Luther and Aldersgate: John Wesley’s Appropriation of Martin Luther’s Doctrine of Justification by Faith Alone

Saturday, January 7, 2017: 3:50 PM
Mile High Ballroom 4B (Colorado Convention Center)
Mark Olson, Nazarene Bible College
As one of the main leaders of the evangelical revival in the eighteenth century, John Wesley’s perspective of Martin Luther serves as a key barometer of the latter’s influence in that era. Wesley’s assessment of Luther and his theology of salvation by faith went through drastic swings over the course of his long career, beginning with a generally negative assessment before switching to a very positive one, only to swing back to a very negative judgment before settling into a position that was more measured and nuanced in its response. In all there are more than two dozen references to Luther in the Wesley corpus that reflect a wide range of sources and topics. This paper surveys these shifts in his perspective thereby setting the context to critically explore Luther’s influence on Wesley’s Aldersgate experience.

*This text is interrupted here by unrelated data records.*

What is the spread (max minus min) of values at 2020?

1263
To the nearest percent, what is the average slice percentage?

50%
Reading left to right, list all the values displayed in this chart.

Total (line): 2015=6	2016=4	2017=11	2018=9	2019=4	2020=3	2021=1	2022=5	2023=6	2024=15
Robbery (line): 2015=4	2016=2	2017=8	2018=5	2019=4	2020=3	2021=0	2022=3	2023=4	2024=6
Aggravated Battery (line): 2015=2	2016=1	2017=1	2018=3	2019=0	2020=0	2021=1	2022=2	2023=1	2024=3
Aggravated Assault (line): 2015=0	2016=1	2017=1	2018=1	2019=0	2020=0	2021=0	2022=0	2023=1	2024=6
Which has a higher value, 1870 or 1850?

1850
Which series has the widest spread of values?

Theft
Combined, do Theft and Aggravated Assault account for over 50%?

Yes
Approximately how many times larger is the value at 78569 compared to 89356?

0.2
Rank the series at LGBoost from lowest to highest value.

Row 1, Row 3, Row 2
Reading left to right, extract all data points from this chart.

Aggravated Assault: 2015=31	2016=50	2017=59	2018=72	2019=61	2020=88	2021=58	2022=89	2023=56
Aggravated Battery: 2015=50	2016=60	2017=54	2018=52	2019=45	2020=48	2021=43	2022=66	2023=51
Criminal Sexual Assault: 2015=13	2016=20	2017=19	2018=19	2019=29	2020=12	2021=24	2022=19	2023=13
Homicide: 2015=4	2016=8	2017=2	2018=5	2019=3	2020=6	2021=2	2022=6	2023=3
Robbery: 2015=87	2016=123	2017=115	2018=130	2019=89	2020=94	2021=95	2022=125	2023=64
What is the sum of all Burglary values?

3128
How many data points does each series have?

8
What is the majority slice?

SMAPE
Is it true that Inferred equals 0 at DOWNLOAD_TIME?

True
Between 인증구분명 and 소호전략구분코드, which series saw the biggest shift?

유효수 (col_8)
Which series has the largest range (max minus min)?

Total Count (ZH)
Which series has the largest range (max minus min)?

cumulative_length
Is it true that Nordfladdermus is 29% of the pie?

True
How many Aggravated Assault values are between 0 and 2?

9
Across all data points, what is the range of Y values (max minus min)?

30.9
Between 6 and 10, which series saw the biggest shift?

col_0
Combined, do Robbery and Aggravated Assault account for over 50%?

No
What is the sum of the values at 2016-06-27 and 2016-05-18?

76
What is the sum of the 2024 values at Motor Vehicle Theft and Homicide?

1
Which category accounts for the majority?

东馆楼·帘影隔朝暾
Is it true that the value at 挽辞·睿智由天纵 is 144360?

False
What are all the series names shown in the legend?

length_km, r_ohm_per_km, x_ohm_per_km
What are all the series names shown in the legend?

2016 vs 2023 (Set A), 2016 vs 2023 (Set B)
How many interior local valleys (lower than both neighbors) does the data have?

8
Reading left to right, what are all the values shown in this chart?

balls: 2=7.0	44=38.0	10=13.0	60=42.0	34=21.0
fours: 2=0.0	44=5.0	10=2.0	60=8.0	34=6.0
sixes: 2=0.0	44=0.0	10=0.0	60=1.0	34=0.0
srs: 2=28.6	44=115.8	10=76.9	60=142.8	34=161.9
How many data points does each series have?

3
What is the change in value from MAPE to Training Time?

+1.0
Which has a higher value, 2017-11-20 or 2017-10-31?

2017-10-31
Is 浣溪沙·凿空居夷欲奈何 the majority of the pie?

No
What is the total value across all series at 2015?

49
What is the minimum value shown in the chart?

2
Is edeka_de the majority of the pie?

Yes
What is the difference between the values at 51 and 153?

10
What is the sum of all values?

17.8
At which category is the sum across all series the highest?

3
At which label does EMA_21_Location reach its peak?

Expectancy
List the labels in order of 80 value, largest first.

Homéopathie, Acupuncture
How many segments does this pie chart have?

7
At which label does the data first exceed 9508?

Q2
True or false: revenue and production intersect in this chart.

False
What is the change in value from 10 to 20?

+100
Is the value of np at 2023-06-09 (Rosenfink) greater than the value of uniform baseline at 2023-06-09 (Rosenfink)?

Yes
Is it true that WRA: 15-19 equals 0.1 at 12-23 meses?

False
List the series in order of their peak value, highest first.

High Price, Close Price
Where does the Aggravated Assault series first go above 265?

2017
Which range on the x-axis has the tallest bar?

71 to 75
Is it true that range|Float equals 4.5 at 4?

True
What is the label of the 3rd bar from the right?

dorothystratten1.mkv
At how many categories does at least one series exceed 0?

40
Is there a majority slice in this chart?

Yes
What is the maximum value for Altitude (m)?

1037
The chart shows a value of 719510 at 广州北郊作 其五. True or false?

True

It is generally understood that Wesley’s viewpoint of Luther was mediated to him through Peter Böhler and the Moravians. But Luther’s doctrine of justification by faith was also passed on to Wesley through his Oxford (i.e. Anglican) education, through streams of pietism other than the Moravians, and by his own perusal of Luther’s writings and other historical texts. By examining the broader context of Wesley’s interaction with Luther and his soteriology, we are better able to assess the degree to which he appropriated Luther’s doctrine of justification into his own message of salvation from sin by faith in Christ.